WHAT IS REQUIRED
Which of the lines below hold "margin"? Please return each one.

SOURCE MATERIAL
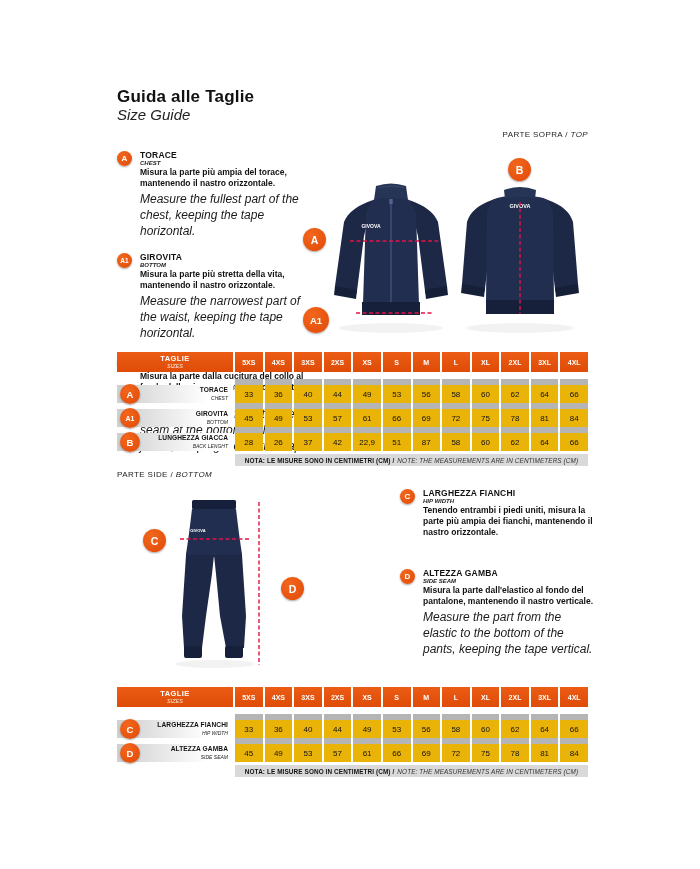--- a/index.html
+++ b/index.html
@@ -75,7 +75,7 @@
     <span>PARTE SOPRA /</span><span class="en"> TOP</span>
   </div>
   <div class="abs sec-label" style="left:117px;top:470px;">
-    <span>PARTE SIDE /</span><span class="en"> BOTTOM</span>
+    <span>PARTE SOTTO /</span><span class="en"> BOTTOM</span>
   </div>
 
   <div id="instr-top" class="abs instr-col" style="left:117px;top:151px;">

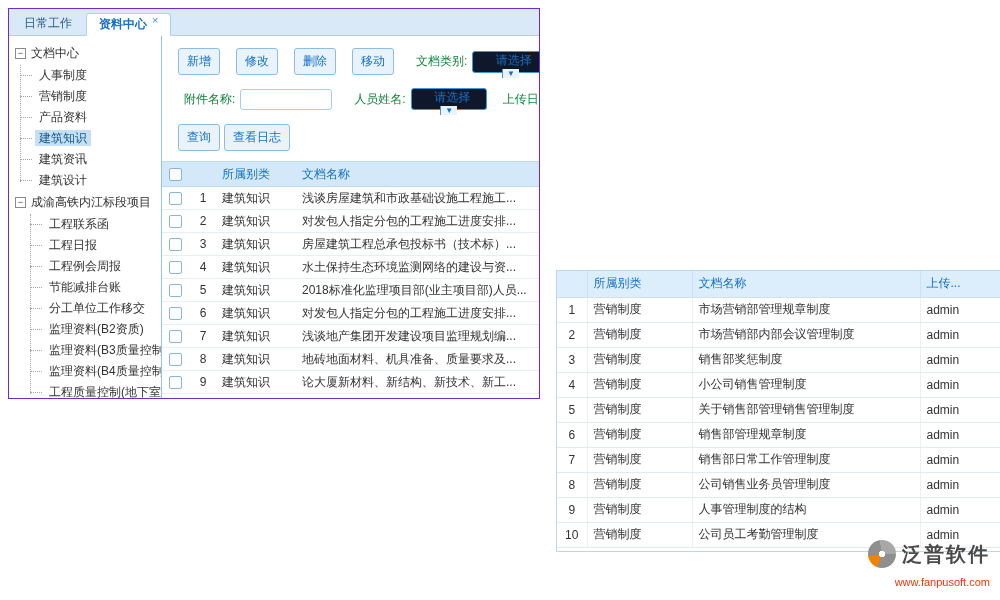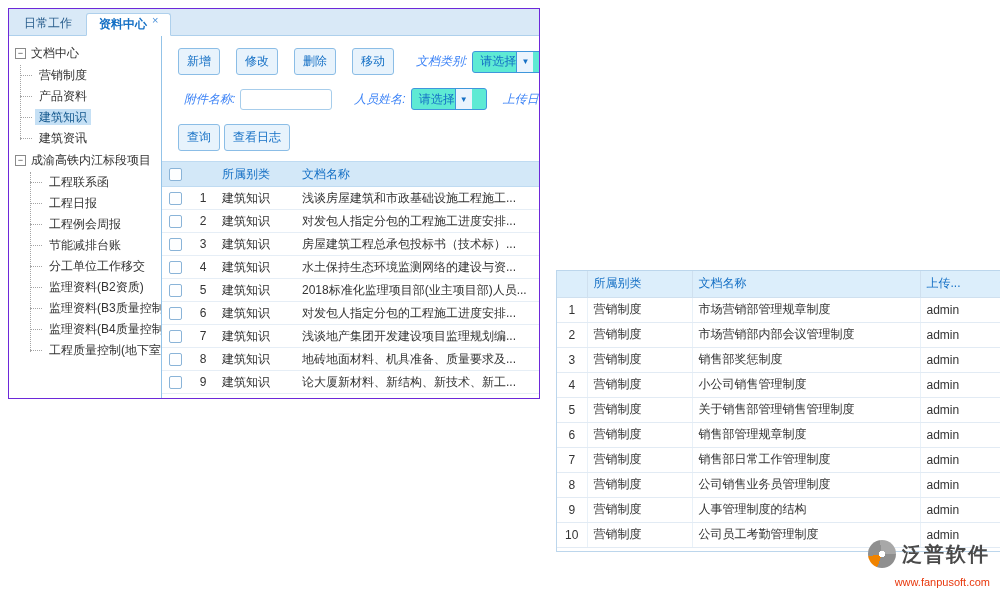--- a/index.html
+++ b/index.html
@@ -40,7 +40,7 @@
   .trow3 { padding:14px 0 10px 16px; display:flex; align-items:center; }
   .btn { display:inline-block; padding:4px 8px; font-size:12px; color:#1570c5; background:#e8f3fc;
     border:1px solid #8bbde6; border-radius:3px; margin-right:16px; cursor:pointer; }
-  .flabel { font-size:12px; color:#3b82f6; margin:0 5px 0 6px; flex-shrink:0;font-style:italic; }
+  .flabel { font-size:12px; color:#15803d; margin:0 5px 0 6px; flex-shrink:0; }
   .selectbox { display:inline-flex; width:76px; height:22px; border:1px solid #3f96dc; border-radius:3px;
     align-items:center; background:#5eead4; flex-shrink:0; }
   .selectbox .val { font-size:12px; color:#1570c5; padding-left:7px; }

* * *

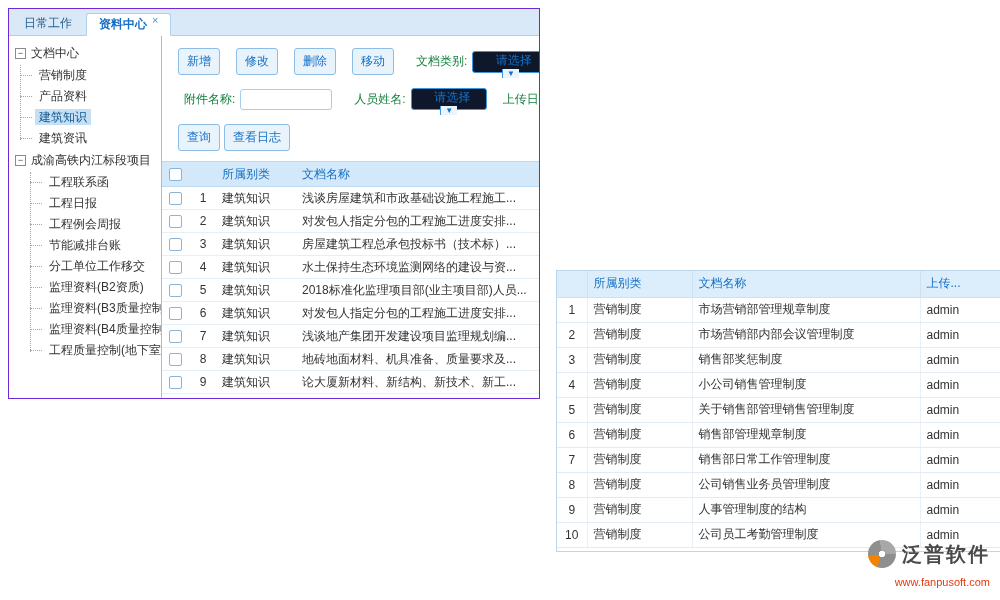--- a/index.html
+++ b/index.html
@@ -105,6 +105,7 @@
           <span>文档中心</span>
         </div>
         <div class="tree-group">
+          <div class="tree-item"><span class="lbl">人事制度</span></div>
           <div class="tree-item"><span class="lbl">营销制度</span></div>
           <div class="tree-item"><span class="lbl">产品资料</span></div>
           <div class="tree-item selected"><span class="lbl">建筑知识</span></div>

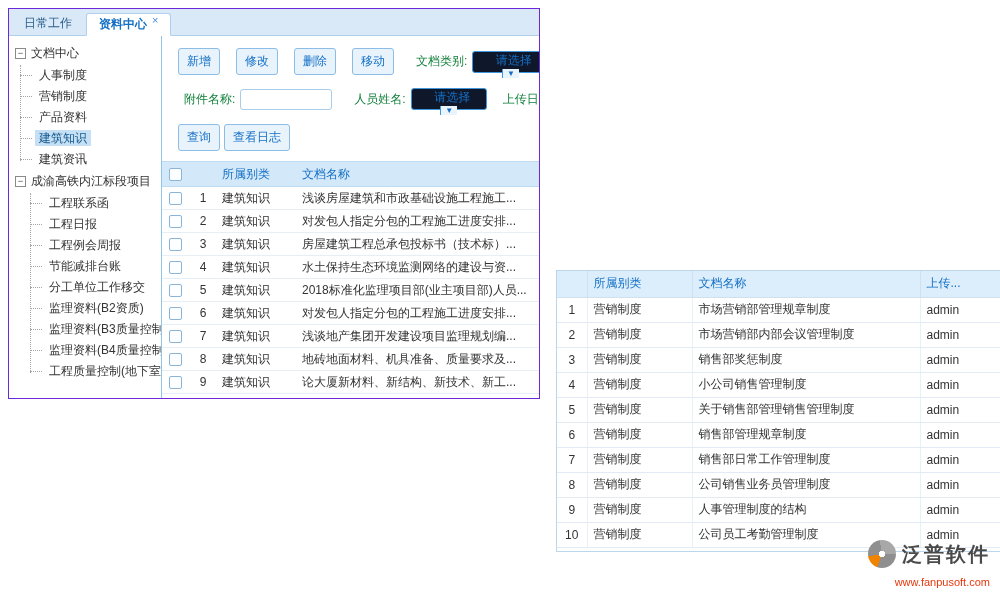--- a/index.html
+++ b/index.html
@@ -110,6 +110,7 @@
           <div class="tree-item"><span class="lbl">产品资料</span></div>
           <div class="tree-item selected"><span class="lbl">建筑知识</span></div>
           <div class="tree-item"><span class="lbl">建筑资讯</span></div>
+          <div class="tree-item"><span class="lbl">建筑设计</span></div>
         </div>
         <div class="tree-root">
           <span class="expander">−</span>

RESULT
     border:1px solid #8bbde6; border-radius:3px; margin-right:16px; cursor:pointer; }
-  .flabel { font-size:12px; color:#3b82f6; margin:0 5px 0 6px; flex-shrink:0;font-style:italic; }
+  .flabel { font-size:12px; color:#15803d; margin:0 5px 0 6px; flex-shrink:0; }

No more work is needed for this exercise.